▶ Work item: Using the entries that follow, collect the lines where the word "brown" appears.

▶ Given entries:
■ ■ ■ ■ ■ ■ ■
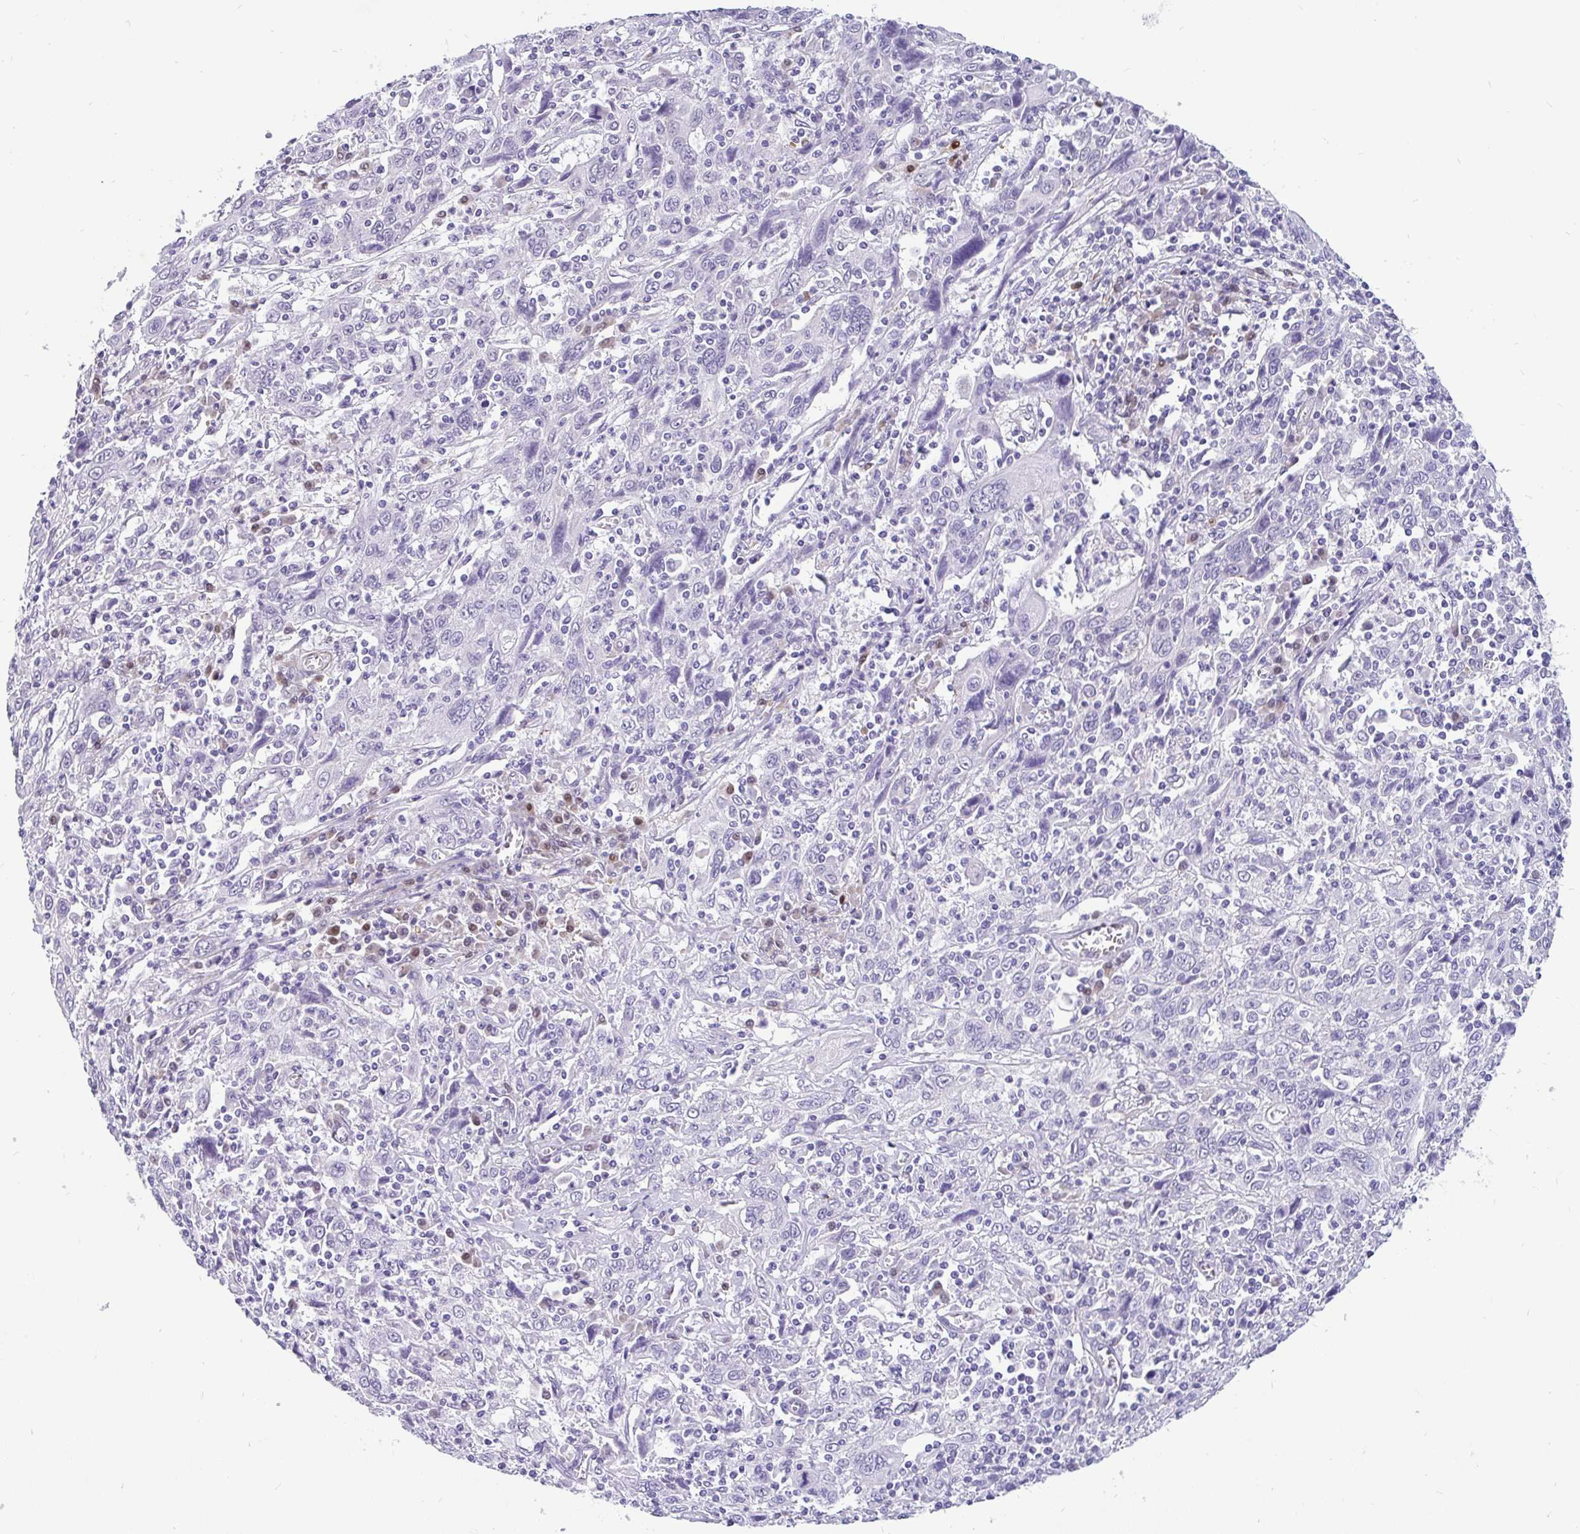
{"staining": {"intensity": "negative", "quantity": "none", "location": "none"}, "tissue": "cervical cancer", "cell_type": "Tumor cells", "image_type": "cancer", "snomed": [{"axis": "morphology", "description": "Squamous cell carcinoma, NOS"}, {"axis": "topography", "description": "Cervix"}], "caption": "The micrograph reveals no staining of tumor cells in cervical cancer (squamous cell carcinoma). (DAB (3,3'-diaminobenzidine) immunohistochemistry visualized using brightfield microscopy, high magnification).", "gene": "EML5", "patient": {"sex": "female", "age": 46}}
■ ■ ■ ■ ■ ■ ■
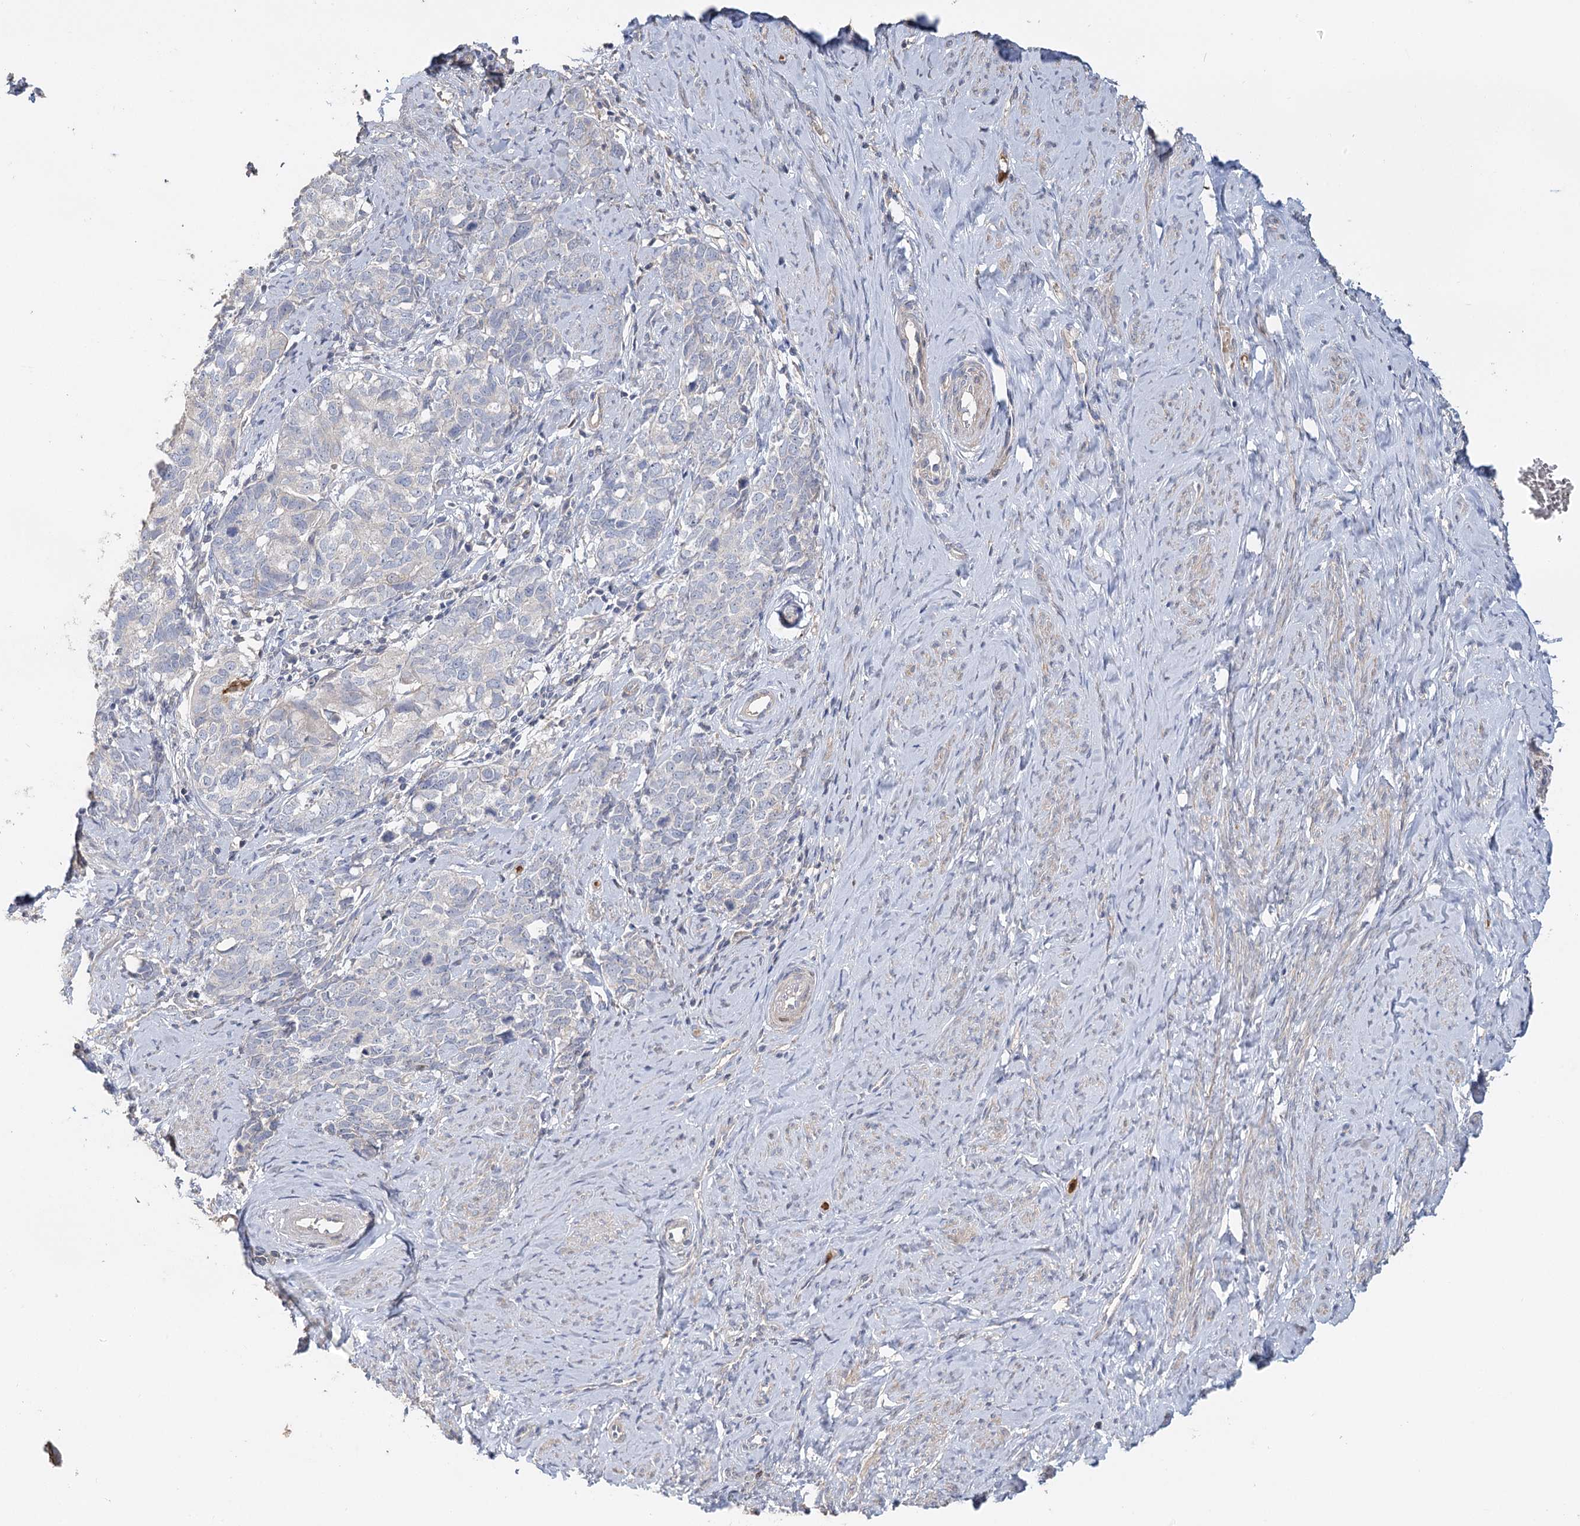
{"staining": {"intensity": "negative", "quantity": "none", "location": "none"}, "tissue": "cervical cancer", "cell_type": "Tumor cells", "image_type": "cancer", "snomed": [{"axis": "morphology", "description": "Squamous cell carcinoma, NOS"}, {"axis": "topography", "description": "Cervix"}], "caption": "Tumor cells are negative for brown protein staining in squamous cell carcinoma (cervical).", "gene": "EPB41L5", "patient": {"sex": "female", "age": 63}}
■ ■ ■ ■ ■ ■ ■
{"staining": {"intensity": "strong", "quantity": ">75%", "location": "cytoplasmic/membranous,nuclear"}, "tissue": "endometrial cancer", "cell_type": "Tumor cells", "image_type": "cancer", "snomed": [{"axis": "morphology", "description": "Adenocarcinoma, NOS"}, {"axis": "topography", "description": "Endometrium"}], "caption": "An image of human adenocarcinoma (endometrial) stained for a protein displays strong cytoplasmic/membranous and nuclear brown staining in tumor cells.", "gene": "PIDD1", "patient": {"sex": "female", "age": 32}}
■ ■ ■ ■ ■ ■ ■
▶ Expected output:
{"staining": {"intensity": "negative", "quantity": "none", "location": "none"}, "tissue": "cervical cancer", "cell_type": "Tumor cells", "image_type": "cancer", "snomed": [{"axis": "morphology", "description": "Squamous cell carcinoma, NOS"}, {"axis": "topography", "description": "Cervix"}], "caption": "Tumor cells are negative for brown protein staining in squamous cell carcinoma (cervical).", "gene": "EPB41L5", "patient": {"sex": "female", "age": 63}}
{"staining": {"intensity": "strong", "quantity": ">75%", "location": "cytoplasmic/membranous,nuclear"}, "tissue": "endometrial cancer", "cell_type": "Tumor cells", "image_type": "cancer", "snomed": [{"axis": "morphology", "description": "Adenocarcinoma, NOS"}, {"axis": "topography", "description": "Endometrium"}], "caption": "An image of human adenocarcinoma (endometrial) stained for a protein displays strong cytoplasmic/membranous and nuclear brown staining in tumor cells.", "gene": "PIDD1", "patient": {"sex": "female", "age": 32}}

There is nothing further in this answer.